# TASK OBJECTIVE
Turn the lines below into a numbered list with no blank lines, and leave the pictures out of it.

(MATERIAL TO PROCESS)

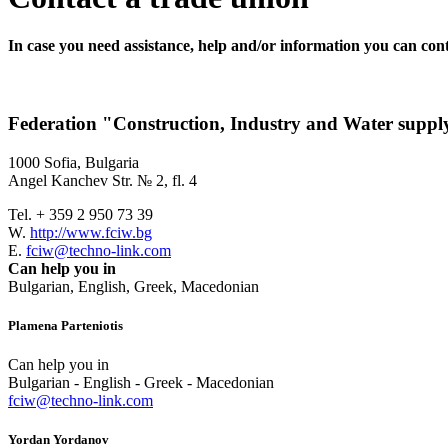
In case you need assistance, help and/or information you can cont
Federation "Construction, Industry and Water su
1000 Sofia, Bulgaria
Angel Kanchev Str. № 2, fl. 4
Tel. + 359 2 950 73 39
W.
http://www.fciw.bg
E.
fciw@techno-link.com
Can help you in
Bulgarian, English, Greek, Macedonian
Plamena Parteniotis
Can help you in
Bulgarian - English - Greek - Macedonian
fciw@techno-link.com
Yordan Yordanov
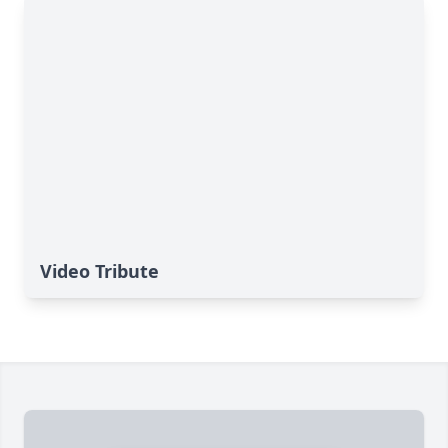
Video Tribute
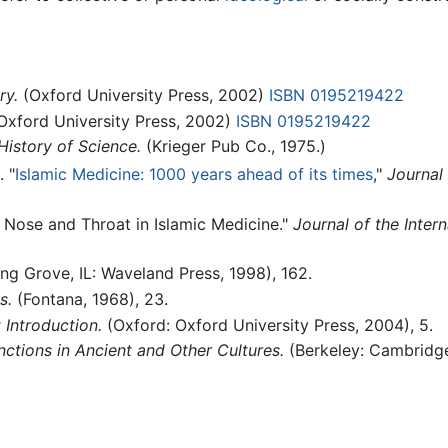
ry.
(Oxford University Press, 2002)
ISBN 0195219422
Oxford University Press, 2002)
ISBN 0195219422
History of Science.
(Krieger Pub Co., 1975.)
. "
Islamic Medicine: 1000 years ahead of its times
,"
Journal 
, Nose and Throat in Islamic Medicine."
Journal of the Intern
ng Grove, IL: Waveland Press, 1998), 162.
s.
(Fontana, 1968), 23.
 Introduction.
(Oxford: Oxford University Press, 2004), 5.
ctions in Ancient and Other Cultures.
(Berkeley: Cambridge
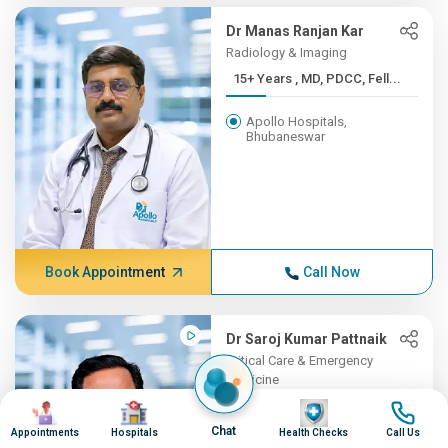
Dr Manas Ranjan Kar
Radiology & Imaging
15+ Years , MD, PDCC, Fell...
Apollo Hospitals,
Bhubaneswar
Book Appointment
Call Now
Dr Saroj Kumar Pattnaik
Critical Care & Emergency
Medicine
Image
Image
15+ Years , MBBSMKCG
Image
Image
Medic...
Chat
Appointments
Hospitals
Health Checks
Call Us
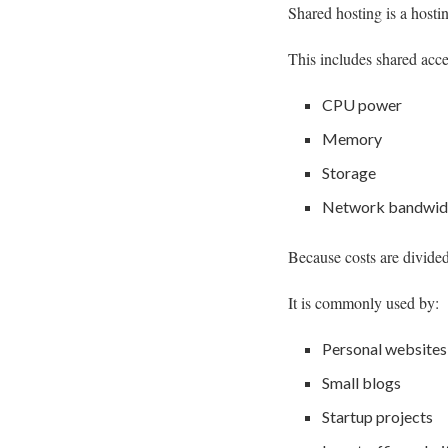
Shared hosting is a hosti
This includes shared acce
CPU power
Memory
Storage
Network bandwid
Because costs are divided
It is commonly used by:
Personal websites
Small blogs
Startup projects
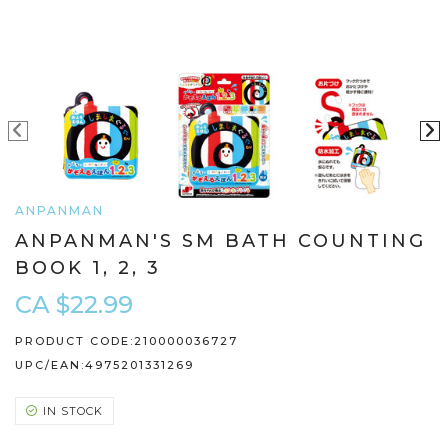
ANPANMAN
ANPANMAN'S SM BATH COUNTING
BOOK 1, 2, 3
CA $22.99
PRODUCT CODE:
210000036727
UPC/EAN:
4975201331269
IN STOCK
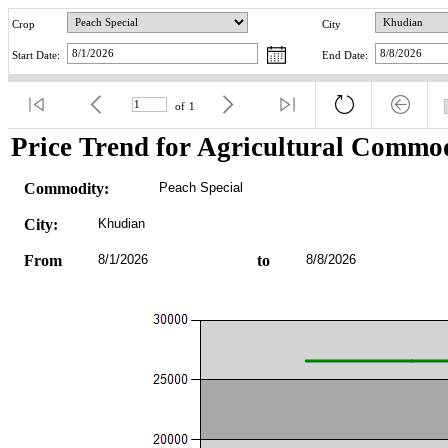
Crop
City
Start Date:
End Date:
of
1
Price Trend for Agricultural Commod
Commodity:
Peach Special
City:
Khudian
From
8/1/2026
to
8/8/2026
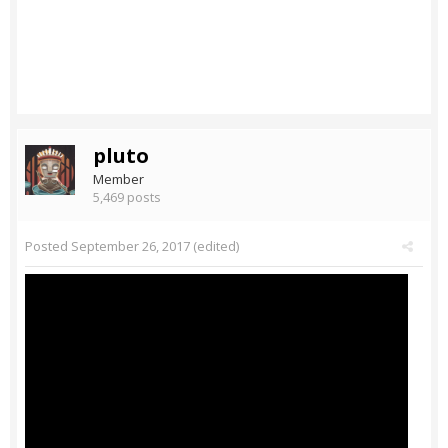
pluto
Member
5,469 posts
Posted
September 26, 2017
(edited)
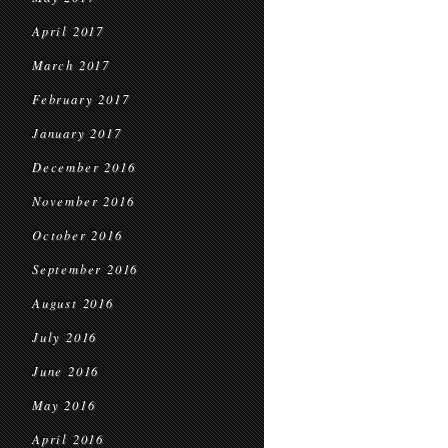
April 2017
March 2017
February 2017
January 2017
December 2016
November 2016
October 2016
September 2016
August 2016
July 2016
June 2016
May 2016
April 2016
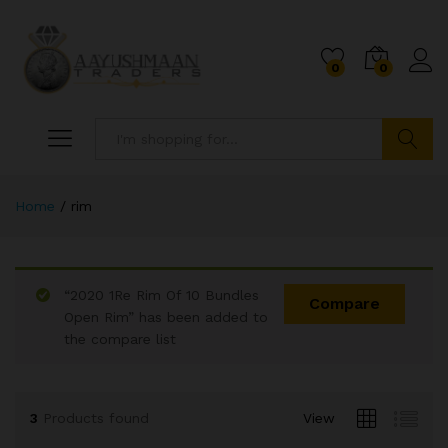
0
0
Search
Home
/
rim
“2020 1Re Rim Of 10 Bundles
Compare
Open Rim” has been added to
the compare list
x
ce
ce
3
Products found
View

(End MATERIAL TO PROCESS)

# ANSWER SPACE
1. In case you need assistance, help and/or information you can cont
2. Federation "Construction, Industry and Water su
3. 1000 Sofia, Bulgaria
4. Angel Kanchev Str. № 2, fl. 4
5. Tel. + 359 2 950 73 39
6. W.
7. http://www.fciw.bg
8. E.
9. fciw@techno-link.com
10. Can help you in
11. Bulgarian, English, Greek, Macedonian
12. Plamena Parteniotis
13. Can help you in
14. Bulgarian - English - Greek - Macedonian
15. fciw@techno-link.com
16. Yordan Yordanov
17. Video Tribute
18. ry.
19. (Oxford University Press, 2002)
20. ISBN 0195219422
21. Oxford University Press, 2002)
22. ISBN 0195219422
23. History of Science.
24. (Krieger Pub Co., 1975.)
25. . "
26. Islamic Medicine: 1000 years ahead of its times
27. ,"
28. Journal 
29. , Nose and Throat in Islamic Medicine."
30. Journal of the Intern
31. ng Grove, IL: Waveland Press, 1998), 162.
32. s.
33. (Fontana, 1968), 23.
34.  Introduction.
35. (Oxford: Oxford University Press, 2004), 5.
36. ctions in Ancient and Other Cultures.
37. (Berkeley: Cambridge
38. Dr Manas Ranjan Kar
39. Radiology & Imaging
40. 15+ Years , MD, PDCC, Fell...
41. Apollo Hospitals,
42. Bhubaneswar
43. Book Appointment
44. Call Now
45. Dr Saroj Kumar Pattnaik
46. Critical Care & Emergency
47. Medicine
48. Image
49. Image
50. 15+ Years , MBBSMKCG
51. Image
52. Image
53. Medic...
54. Chat
55. Appointments
56. Hospitals
57. Health Checks
58. Call Us
59. Shared hosting is a hosti
60. This includes shared acce
61. CPU power
62. Memory
63. Storage
64. Network bandwid
65. Because costs are divided
66. It is commonly used by:
67. Personal websites
68. Small blogs
69. Startup projects
70. ANPANMAN
71. ANPANMAN'S SM BATH COUNTING
72. BOOK 1, 2, 3
73. CA $22.99
74. PRODUCT CODE:
75. 210000036727
76. UPC/EAN:
77. 4975201331269
78. IN STOCK
79. Crop
80. City
81. Start Date:
82. End Date:
83. of
84. 1
85. Price Trend for Agricultural Commod
86. Commodity:
87. Peach Special
88. City:
89. Khudian
90. From
91. 8/1/2026
92. to
93. 8/8/2026
94. pluto
95. Member
96. 5,469 posts
97. Posted
98. September 26, 2017
99. (edited)
100. April 2017
101. March 2017
102. February 2017
103. January 2017
104. December 2016
105. November 2016
106. October 2016
107. September 2016
108. August 2016
109. July 2016
110. June 2016
111. May 2016
112. April 2016
113. 0
114. 0
115. Search
116. Home
117. /
118. rim
119. “2020 1Re Rim Of 10 Bundles
120. Compare
121. Open Rim” has been added to
122. the compare list
123. x
124. ce
125. ce
126. 3
127. Products found
128. View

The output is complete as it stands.